10. Security Recommendations

10.1. Run Trident in its own namespace

It is important to prevent applications, application admins, users, and management applications from accessing Trident object definitions or the pods to ensure reliable storage and block potential malicious activity. To separate out the other applications and users from Trident, always install Trident in its own Kubernetes namespace. In our Installing Trident docs we call this namespace trident. Putting Trident in its own namespace assures that only the Kubernetes administrative personnel have access to the Trident pod and the artifacts (such as backend and CHAP secrets if applicable) stored in the namespaced CRD objects. Allow only administrators access to the Trident namespace and thus access to tridentctl application.

10.2. CHAP authentication

Note

Trident will only use CHAP when installed as a CSI Provisioner.

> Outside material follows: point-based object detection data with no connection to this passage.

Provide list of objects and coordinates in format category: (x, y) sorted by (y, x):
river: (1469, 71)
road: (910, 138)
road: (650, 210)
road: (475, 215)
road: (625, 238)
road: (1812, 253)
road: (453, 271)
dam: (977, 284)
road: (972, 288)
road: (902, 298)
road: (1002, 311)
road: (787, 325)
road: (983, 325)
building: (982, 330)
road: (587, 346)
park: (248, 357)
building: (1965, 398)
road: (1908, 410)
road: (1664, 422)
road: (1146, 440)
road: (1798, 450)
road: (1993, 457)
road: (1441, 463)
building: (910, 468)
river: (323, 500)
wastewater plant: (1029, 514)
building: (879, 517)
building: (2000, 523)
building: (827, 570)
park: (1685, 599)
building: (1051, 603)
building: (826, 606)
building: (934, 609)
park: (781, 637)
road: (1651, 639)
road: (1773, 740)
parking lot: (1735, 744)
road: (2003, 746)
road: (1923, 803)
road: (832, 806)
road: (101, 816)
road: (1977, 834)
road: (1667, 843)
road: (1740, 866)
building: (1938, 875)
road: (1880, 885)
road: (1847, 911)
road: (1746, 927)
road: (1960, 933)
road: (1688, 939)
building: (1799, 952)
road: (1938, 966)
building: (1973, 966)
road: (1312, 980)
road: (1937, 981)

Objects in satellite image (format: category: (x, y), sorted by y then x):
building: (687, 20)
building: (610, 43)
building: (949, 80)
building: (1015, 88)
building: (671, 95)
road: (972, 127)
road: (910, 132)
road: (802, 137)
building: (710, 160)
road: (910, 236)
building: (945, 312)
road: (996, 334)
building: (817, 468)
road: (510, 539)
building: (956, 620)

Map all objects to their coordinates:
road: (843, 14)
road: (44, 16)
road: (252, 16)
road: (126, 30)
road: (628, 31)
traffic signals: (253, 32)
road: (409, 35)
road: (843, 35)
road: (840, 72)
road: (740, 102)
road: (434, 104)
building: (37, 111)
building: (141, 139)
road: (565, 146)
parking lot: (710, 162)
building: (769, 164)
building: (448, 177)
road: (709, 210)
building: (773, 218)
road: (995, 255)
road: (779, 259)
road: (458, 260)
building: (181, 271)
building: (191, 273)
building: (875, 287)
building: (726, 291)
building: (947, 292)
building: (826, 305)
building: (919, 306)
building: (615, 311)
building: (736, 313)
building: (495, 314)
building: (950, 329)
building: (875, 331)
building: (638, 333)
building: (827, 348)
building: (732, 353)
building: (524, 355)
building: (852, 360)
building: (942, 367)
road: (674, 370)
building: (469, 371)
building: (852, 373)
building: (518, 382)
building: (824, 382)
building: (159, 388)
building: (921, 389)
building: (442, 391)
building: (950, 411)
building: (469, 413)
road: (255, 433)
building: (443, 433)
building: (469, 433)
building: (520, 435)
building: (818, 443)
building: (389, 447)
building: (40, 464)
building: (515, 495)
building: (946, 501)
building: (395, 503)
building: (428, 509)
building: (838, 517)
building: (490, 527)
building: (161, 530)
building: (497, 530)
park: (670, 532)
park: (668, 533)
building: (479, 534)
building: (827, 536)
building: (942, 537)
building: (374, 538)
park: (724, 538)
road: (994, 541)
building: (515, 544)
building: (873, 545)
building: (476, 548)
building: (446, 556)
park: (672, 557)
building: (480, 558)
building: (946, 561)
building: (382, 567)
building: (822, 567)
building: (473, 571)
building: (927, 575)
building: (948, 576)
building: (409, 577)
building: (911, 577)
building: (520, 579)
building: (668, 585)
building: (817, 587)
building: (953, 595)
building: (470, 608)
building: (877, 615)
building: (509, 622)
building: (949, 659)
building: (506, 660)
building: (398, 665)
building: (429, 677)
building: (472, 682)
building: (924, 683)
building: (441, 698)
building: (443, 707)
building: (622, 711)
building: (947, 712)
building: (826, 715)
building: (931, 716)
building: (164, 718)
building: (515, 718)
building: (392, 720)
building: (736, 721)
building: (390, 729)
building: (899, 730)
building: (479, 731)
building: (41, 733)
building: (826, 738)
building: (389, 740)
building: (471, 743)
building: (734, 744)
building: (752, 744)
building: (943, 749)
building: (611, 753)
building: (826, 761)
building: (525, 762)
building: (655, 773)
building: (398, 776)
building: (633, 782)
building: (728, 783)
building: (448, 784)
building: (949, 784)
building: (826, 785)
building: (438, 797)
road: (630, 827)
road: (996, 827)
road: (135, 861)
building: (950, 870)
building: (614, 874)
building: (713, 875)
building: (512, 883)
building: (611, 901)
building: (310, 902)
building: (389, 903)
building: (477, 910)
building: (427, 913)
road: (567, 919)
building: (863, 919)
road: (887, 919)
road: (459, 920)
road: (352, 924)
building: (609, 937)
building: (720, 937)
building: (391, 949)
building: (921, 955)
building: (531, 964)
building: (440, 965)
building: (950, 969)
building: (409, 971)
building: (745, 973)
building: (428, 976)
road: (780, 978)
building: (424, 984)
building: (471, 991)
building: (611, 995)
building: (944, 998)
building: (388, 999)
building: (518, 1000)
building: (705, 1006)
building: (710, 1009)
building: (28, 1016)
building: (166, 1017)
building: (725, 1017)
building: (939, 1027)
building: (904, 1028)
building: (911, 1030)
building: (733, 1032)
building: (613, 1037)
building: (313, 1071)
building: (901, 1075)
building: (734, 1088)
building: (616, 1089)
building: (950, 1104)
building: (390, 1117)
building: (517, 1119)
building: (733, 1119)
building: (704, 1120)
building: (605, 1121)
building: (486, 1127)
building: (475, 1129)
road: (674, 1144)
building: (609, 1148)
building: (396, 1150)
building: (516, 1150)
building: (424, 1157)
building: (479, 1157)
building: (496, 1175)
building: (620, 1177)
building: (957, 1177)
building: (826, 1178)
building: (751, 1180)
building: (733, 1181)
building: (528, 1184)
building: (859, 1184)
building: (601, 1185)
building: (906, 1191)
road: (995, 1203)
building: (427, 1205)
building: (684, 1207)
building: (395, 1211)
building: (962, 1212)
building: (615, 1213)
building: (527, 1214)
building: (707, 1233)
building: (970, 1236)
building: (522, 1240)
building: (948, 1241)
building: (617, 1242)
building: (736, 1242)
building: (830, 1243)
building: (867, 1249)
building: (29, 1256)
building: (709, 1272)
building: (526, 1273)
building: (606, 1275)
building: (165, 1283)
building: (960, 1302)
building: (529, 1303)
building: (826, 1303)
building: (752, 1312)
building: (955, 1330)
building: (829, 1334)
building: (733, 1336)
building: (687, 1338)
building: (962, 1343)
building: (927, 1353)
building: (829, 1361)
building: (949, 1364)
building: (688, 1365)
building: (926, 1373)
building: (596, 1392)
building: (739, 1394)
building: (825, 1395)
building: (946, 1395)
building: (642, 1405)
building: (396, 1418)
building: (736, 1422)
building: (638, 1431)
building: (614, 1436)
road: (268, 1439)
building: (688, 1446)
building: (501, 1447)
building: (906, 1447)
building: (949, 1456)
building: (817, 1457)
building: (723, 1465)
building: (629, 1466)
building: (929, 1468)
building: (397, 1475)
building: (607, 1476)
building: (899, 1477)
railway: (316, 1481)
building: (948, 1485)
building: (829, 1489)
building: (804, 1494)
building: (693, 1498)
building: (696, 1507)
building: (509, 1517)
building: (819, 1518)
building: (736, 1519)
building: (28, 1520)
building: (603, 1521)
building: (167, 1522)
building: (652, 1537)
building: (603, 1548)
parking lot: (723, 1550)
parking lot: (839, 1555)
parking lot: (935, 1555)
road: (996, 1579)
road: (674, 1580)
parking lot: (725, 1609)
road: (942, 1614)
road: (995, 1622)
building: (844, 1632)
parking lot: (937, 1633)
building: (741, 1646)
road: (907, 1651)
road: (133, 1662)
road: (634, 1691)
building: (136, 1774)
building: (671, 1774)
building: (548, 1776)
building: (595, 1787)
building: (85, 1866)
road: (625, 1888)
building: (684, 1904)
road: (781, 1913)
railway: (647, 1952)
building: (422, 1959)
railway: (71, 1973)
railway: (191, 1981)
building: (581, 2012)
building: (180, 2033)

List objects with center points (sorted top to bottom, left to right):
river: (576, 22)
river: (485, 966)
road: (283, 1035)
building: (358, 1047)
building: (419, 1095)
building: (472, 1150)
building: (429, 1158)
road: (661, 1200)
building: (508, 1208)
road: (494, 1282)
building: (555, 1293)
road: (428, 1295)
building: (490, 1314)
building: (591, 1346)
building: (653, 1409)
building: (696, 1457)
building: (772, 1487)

NetApp recommends deploying bi-directional CHAP to ensure authentication between a host and the HCI/SolidFire backend. Trident uses a secret object that includes two CHAP passwords per tenant. When Trident is installed as a CSI Provisioner, it manages the CHAP secrets and stores them in a tridentvolume CR object for the respective PV. When a PV is created, CSI Trident uses the CHAP secrets to initiate an iSCSI session and communicate with the HCI/SolidFire system over CHAP.

In the non-CSI frontend, the attachment of volumes as devices on the worker nodes is handled by Kubernetes. Upon volume creation time, Trident makes an API call to the HCI/SolidFire system to retrieve the secrets if the secret for that tenant doesn’t already exist. Trident then passes the secrets on to Kubernetes. The kubelet located on each node accesses the secrets via the Kubernetes API and uses them to run/enable CHAP between each node accessing the volume and the HCI/SolidFire system where the volumes are located.